■ What is being asked ■
Please restate word for word, and with nothing added, the lines that run from the one holding "left wrist: (128, 224, -38)" to the end of the entries below.

Collected data
══════

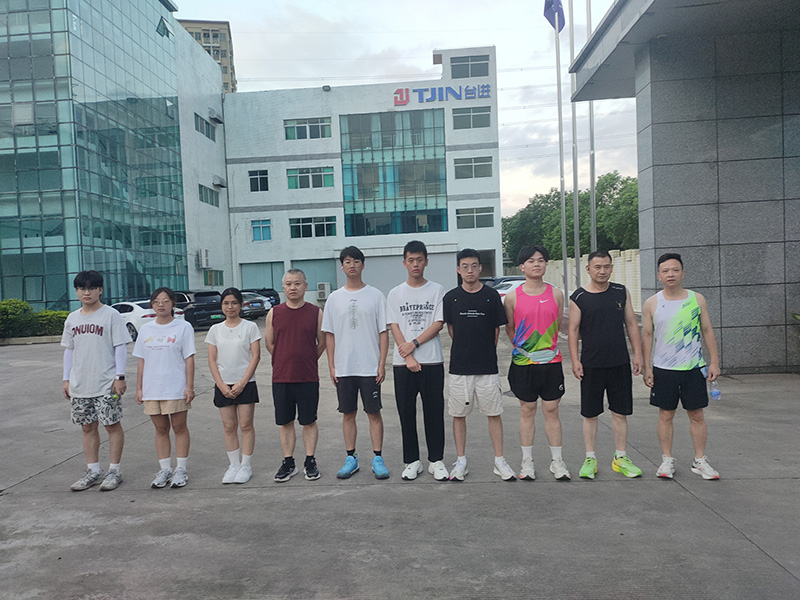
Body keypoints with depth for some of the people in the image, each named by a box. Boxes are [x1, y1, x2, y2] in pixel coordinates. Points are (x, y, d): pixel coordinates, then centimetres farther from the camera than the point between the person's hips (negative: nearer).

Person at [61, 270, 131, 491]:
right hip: (79, 384, 6)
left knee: (112, 425, 1)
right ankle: (93, 471, 21)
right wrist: (66, 379, 12)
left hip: (106, 384, -5)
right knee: (87, 427, 11)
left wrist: (120, 376, -12)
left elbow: (120, 347, -7)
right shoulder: (72, 319, 11)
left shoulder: (111, 315, -5)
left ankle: (114, 471, 11)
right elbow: (69, 349, 16)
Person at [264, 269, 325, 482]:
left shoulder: (316, 313, 0)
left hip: (308, 378, -1)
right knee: (285, 423, 9)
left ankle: (310, 461, 20)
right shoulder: (274, 314, 3)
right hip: (281, 377, 1)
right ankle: (288, 463, 21)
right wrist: (287, 361, 10)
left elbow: (322, 343, 8)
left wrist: (306, 361, 9)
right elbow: (269, 343, 11)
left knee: (309, 422, 7)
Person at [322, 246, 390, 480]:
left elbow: (383, 332, 0)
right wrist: (331, 366, 2)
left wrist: (382, 364, -6)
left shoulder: (375, 296, 1)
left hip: (370, 366, -2)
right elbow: (329, 334, 8)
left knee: (374, 412, 3)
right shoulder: (334, 298, 7)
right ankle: (351, 458, 21)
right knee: (348, 413, 9)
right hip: (343, 367, 2)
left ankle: (377, 459, 13)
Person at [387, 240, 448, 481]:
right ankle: (412, 461, 17)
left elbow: (438, 324, -2)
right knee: (407, 414, 6)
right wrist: (408, 357, -10)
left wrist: (414, 344, -13)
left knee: (434, 412, 3)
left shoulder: (436, 290, 5)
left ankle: (436, 461, 15)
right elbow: (394, 328, 1)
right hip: (403, 363, 1)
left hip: (432, 362, -1)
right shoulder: (395, 294, 7)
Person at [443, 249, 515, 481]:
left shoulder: (491, 296, 1)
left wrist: (485, 352, 9)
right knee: (458, 414, 7)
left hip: (488, 366, 0)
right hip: (459, 366, 1)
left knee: (494, 414, 5)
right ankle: (460, 461, 20)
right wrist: (466, 349, 9)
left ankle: (499, 461, 17)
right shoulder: (451, 297, 2)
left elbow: (496, 329, 9)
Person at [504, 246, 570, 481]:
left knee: (552, 411, 7)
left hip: (551, 361, 1)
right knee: (527, 411, 8)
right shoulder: (512, 297, -1)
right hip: (523, 364, -1)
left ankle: (556, 461, 20)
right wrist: (522, 348, 9)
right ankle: (527, 462, 20)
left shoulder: (556, 294, 3)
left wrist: (548, 347, 11)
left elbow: (558, 325, 13)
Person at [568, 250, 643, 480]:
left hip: (620, 363, 2)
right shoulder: (578, 297, -3)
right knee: (590, 414, 6)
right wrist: (575, 360, -9)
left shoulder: (621, 292, 6)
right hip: (591, 365, -2)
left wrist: (637, 354, 5)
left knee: (620, 412, 9)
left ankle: (621, 458, 22)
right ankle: (590, 459, 19)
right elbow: (573, 330, -2)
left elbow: (631, 325, 10)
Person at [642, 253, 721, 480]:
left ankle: (700, 461, 20)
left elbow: (707, 331, 6)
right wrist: (647, 367, 0)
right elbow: (647, 335, 3)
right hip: (663, 368, 0)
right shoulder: (652, 303, -1)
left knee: (697, 414, 7)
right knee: (666, 414, 6)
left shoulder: (697, 299, 1)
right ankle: (667, 460, 18)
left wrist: (714, 361, 2)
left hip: (693, 367, 1)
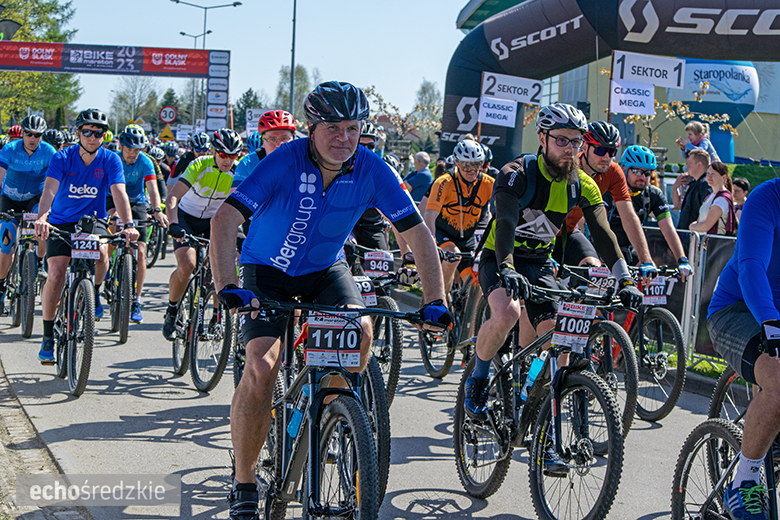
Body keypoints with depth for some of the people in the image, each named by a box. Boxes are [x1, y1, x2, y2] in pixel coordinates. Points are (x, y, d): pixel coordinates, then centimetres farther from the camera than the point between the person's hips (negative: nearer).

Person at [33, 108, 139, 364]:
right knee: (56, 274, -16)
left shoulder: (110, 160, -10)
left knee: (101, 253, -31)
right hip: (61, 222, 0)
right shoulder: (63, 157, -13)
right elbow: (49, 189, -27)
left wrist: (128, 224, -38)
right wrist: (41, 218, -46)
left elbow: (119, 193, -21)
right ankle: (48, 337, -4)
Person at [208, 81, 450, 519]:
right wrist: (228, 287, -48)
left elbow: (417, 232, -16)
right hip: (269, 269, -2)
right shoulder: (285, 163, -27)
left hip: (326, 269, 3)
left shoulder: (371, 170, -19)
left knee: (361, 329, -26)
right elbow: (225, 220, -35)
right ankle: (244, 484, -5)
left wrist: (435, 300, -26)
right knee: (262, 366, -20)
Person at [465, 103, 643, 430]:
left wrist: (625, 281, -24)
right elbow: (506, 221, -34)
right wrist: (507, 269, -50)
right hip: (499, 259, -4)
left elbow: (603, 235, -12)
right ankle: (477, 380, -9)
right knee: (506, 313, -34)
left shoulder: (583, 186, -6)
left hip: (540, 265, 5)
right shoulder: (517, 173, -20)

══════

■ Exercise solution ■
left wrist: (128, 224, -38)
right wrist: (41, 218, -46)
left elbow: (119, 193, -21)
right ankle: (48, 337, -4)
Person at [208, 81, 450, 519]:
right wrist: (228, 287, -48)
left elbow: (417, 232, -16)
right hip: (269, 269, -2)
right shoulder: (285, 163, -27)
left hip: (326, 269, 3)
left shoulder: (371, 170, -19)
left knee: (361, 329, -26)
right elbow: (225, 220, -35)
right ankle: (244, 484, -5)
left wrist: (435, 300, -26)
right knee: (262, 366, -20)
Person at [465, 103, 643, 430]:
left wrist: (625, 281, -24)
right elbow: (506, 221, -34)
right wrist: (507, 269, -50)
right hip: (499, 259, -4)
left elbow: (603, 235, -12)
right ankle: (477, 380, -9)
right knee: (506, 313, -34)
left shoulder: (583, 186, -6)
left hip: (540, 265, 5)
right shoulder: (517, 173, -20)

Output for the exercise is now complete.